Automotive News
The appeal of gasoline-powered American muscle isn’t going anywhere anytime soon. A recent survey of 1,000 people by Autolist.com found that 64 percent of consumers saw a future for muscle cars as the era of electrification arrives.
The coveted Generation Z demographic of buyers (18 to 25 years old) was even more bullish on their future with 74 percent seeing muscle cars as part of the automotive story of the nation in the decades to come.
“Muscle cars are woven into our cultural fabric,” said Corey Lydstone, founder and CEO of Autolist.com, a CarGurus company. “Whether you’re a diehard gearhead or you don’t even own a car, it’s likely you still at least have heard of the Mustang, Camaro, or Challenger. But this doesn’t guarantee their future success, so we thought we’d gauge consumers’ attitudes to find out.”
The survey also revealed that 53 percent of consumers said that they viewed these cars as “more relevant or just as relevant today as they were two decades ago”. Gen Z beat those numbers with their optimism with 76 percent of them answering the same question affirmatively.
These results are good news for the Big Three, a term coined after World War II to describe the largest automakers in the United States. Today, it commonly refers to Ford Motor Company, General Motors, and Stellantis, all of which have their North American headquarters in the Detroit, Michigan area.
Despite waning sales and many automakers running away from sedans and coupes, American muscle cars still traditionally rank highly in new car sales charts.

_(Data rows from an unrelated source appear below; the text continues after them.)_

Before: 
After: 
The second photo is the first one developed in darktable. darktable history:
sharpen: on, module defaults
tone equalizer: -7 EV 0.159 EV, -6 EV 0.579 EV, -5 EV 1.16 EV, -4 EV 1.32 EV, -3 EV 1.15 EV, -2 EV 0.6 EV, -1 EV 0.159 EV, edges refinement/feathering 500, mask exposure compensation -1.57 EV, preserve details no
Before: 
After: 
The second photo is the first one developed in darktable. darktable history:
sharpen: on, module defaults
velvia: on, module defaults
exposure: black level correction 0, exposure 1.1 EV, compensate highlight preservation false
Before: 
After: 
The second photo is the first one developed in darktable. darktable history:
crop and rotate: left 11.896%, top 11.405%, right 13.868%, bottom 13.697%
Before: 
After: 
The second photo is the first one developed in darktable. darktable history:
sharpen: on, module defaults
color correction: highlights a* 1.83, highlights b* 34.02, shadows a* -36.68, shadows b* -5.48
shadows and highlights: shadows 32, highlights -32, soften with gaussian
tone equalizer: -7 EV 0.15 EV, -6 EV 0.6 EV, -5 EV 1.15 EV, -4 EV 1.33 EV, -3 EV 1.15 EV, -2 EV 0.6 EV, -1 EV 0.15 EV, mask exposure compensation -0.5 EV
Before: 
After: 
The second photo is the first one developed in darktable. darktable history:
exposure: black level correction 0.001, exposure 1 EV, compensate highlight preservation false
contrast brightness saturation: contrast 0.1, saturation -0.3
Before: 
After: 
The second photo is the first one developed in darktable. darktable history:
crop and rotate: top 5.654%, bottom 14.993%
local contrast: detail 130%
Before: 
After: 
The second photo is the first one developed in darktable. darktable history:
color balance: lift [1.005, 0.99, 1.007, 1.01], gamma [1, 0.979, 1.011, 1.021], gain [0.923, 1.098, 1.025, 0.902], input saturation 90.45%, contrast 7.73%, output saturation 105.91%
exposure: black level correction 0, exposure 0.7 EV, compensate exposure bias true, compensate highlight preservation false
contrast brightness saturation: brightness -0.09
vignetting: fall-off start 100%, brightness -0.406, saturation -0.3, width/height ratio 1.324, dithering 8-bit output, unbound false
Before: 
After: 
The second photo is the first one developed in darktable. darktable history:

But the muscle car landscape as we know it is about to change.
Dodge, a division of Stellantis, recently unveiled its Charger Daytona SRT Concept, an all-electric muscle car that redefines the company’s Brotherhood of Muscle lineup. This reveal happened as the automaker prepares to say goodbye to its Charger and Challenger models, at least as they are known today, with gasoline-powered engines.
Ford plans to reveal a new generation of its Mustang pony car tonight. The seventh-generation Mustang is expected to not have all-electric or hybrid power at launch while carrying over design characteristics of its predecessors into the second decade of the 21st Century.
For its part, Chevrolet has remained publicly mum on the future of the Camaro. Rumors persist that Chevy will ditch the Camaro’s muscle car body style and make the next-generation Camaro a sport utility vehicle (SUV) or crossover.
Autolist asked their survey respondents if electrified powertrains (hybrids and plug-in hybrids) would change their perspective on muscle cars. Forty-two percent of those surveyed said that electrification would make muscle cars less appealing while just 27 percent said that it wouldn’t change the appeal.
The views were more negative when it comes to electric vehicles (battery-only power). Forty-six percent of consumers replied that an all-electric powertrain would make a muscle car less appealing and just 22 percent said that it would make the car more appealing.
Consumer attitudes toward electrification are shifting as more electric vehicles (EVs) come on the market and Americans are warming up to EVs more, with more sold in one week in 2021 than were sold as a whole in 2012.
Battery-electric models represented 73 percent of all electrified vehicles sold in the U.S. in 2021, according to the U.S. Department of Energy, with sales up 85 percent from 2020. Plug-in hybrid electric vehicle (PHEV) sales more than doubled, up 138 percent over 2020.